Consignes et exigences:
Indiquez si chacune des affirmations suivantes concorde avec l'article sur le télétravail, en répondant par oui ou par non et en citant textuellement les mots décisifs : (a) le terme « nomadisme » date des années 1990 ; (b) le télétravail convient à toutes les tâches ; (c) la plateforme Workjam est établie à Toronto.

=== Document ===

Ce qui va poser la question du retour au bureau :
C’est très différent de faire du télétravail un jour par semaine ou de manière permanente. Quand tu vois que ton équipe est toujours là, que la productivité est plus ou moins équivalente, (NDLR : une fois que les enfants seront de retour à l’école !) tu te dis que revenir au bureau de manière permanente va faire très bizarre, » indique-t-il.
Le grand retour du « nomadisme »
Pour lui, demain sera synonyme « d’hybridation ».
Il y en a qui ont besoin d’être ensemble, de collaborer ou qui n’aiment pas le télétravail. Mais pour un travail régulier sur des tâches de base qui ne nécessitent pas énormément d’interactions sociales intenses et complexes, pourquoi en effet perdre une à deux heures de transport pour se rendre au bureau ? Aujourd’hui, la main d’oeuvre est distribuée, le lieu de travail va aussi être distribué. On entre dans le monde du nomadisme, un terme qui date des années 1990 ! »
Ce qui n’est pas sans poser malgré tout une kyrielle de nouveaux enjeux.
Quelle gestion des équipes ? Comment animer des réunion ? Qu’est-ce que l’art de se réunir ?
J’ai l’impression qu’il va y avoir un enrichissement de l’espace de travail. Si je dois me rendre au bureau, c’est qu’il doit y avoir quelque chose de particulier qui se va se passer. Car il faut bien voir que ce n’est pas le bureau qui crée la performance, ce sont les objectifs, la culture, le mode de gestion… » explique Jean-Baptiste Audrerie.
La bonne nouvelle, c’est que cela va mettre à mal la micro-gestion, ces « petits chefs » qui raisonnaient par heures d’entrée et de sortie ou par tâches accomplies.
Ces gestionnaires vont se sentir débordés par cette nouvelle situation car ils perdent les moyens de contrôle. Alors que c’est ce que les salariés attendent : de l’autonomie ! »
Autre avantage, pour les recruteurs cette fois, l’ouverture à la main d’oeuvre mondiale. TechCrunch parle aujourd’hui du travail « de n’importe où » plutôt que du télétravail. Une notion que nous évoquions aussi ici.
La limite sera plus linguistique que géographique. On s’oriente donc vers une nouvelle géographie de l’emploi, » insiste-t-il.
Oui au télétravail à la demande
Parmi ses clients, le consultant entend de plus en plus de demandes pour éliminer les processus papier qui nécessitent des déplacements et des signatures. Mais aussi pour se former à la gestion à distance.
Car se posent toujours la question des employés de première ligne qui ne peuvent pas faire de télétravail car ils sont sur le plancher ou au contact de la clientèle. Comment tu les gardes informé ? Quel est leur accès à l’information ou aux formations ? Comment on les rattache en somme ? »
Il existe pour cela des plateformes spécifiques comme par exemple la montréalaise Workjam qui permet d’augmenter l’adhésion et l’engagement des salariés en télétravail.
Pour autant, Jean-Baptiste Audrerie ne croit pas aux effets d’annonce du moment sur une vision en « tout télétravail ».
On est dans un flot d’émotions actuellement. Mais rappelons-nous de IBM qui a fait marche arrière sur le télétravail il y a quelques années. Ce n’est pas fait pour toutes les tâches : celles où tu as besoin de résoudre des problèmes ensemble, où tu dois te coordonner… tu peux le faire par Zoom, mais ce n’est pas vraiment la même chose. Cela va donc dépendre des entreprises, des phases, des projets, de la géographie etc. »
Pour lui, le grand défi sera celui de l’individualisation des conditions d’emploi. Le télétravail à la demande va devenir la norme et il ne sera plus rare d’obtenir, comme nouvel avantage social, une prise en charge de son bureau, de sa chaise ou de son Internet… à la maison.

=== Extrait de données ===

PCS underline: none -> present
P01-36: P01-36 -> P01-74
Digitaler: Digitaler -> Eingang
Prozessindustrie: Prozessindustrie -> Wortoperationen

===

Problème résolu:
(a) Oui : « un terme qui date des années 1990 ».
(b) Non : « Ce n’est pas fait pour toutes les tâches ».
(c) Non : « la montréalaise Workjam ».